Texte source -
Selon la Ligue algérienne des droits de l’Homme (LADDH), près de 400 personnes ont été arrêtées lors de la marche, désormais traditionnelle, du 43e vendredi de rassemblement national à Oran. La contestation portait sur le rejet des résultats de l’élection présidentielle, elle-même très controversée, qui s’est déroulée jeudi. Avec cinq candidats en lice, les urnes ont donné vainqueur Abdelmadjid Tebboune, 74 ans, ancien Premier ministre, avec un résultat officiel de 58% des voix. Au soir de l’élection déjà, des échauffourées et des arrestations ont été recensés à Alger et dans certaines localités de la Kabylie, région frondeuse et entièrement acquise au rejet de l’élection.

«Violence bestiale»

Mais c’est à Oran, cité réputée pour sa douceur de vivre, capitale de la musique raï et des cabarets que la répression a été la plus importante, vendredi au lendemain de l’élection. «C’était une véritable chasse à l’homme, d’une violence inouïe. Moi, on m’a attrapé parmi les premiers. Je n’ai pas été frappé mais j’ai vu des gens au commissariat se faire frapper d’une violence bestiale par les policiers. Même un homme de 70 ans. C’était honteux !» témoigne Imad (le prénom a été modifié), jeune Oranais, encore sous l’émotion. Samira relate quant à elle des scènes de «courses-poursuites des têtes du Hirak, les plus connus des militants». «Des enfants ont été frappés. Tout ça pour casser le Hirak à Oran», accuse-t-elle.

Données disponibles -
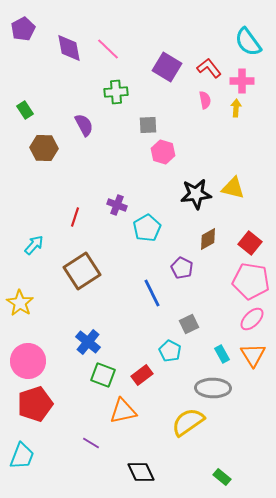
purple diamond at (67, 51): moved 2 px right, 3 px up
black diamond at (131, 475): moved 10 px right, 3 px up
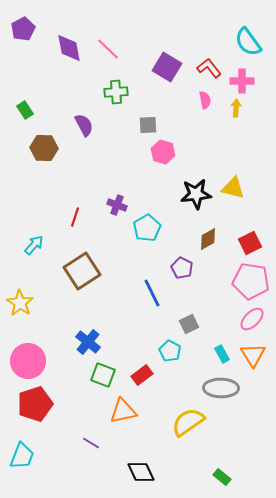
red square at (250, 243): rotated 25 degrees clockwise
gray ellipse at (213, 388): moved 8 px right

Consigne écrite -
Répondez brièvement aux questions suivantes à partir du texte sur la répression à Oran.
(a) D'après la LADDH, combien de personnes ont été arrêtées lors de la marche du 43e vendredi à Oran ?
(b) Quel résultat officiel Abdelmadjid Tebboune a-t-il obtenu à l'élection présidentielle ?
(c) Quel âge avait l'homme qu'Imad dit avoir vu frappé au commissariat ?
Les lignes ne jouent aucun rôle ici.

Résultat de la tâche -
(a) Près de 400 personnes.
(b) 58 % des voix.
(c) 70 ans.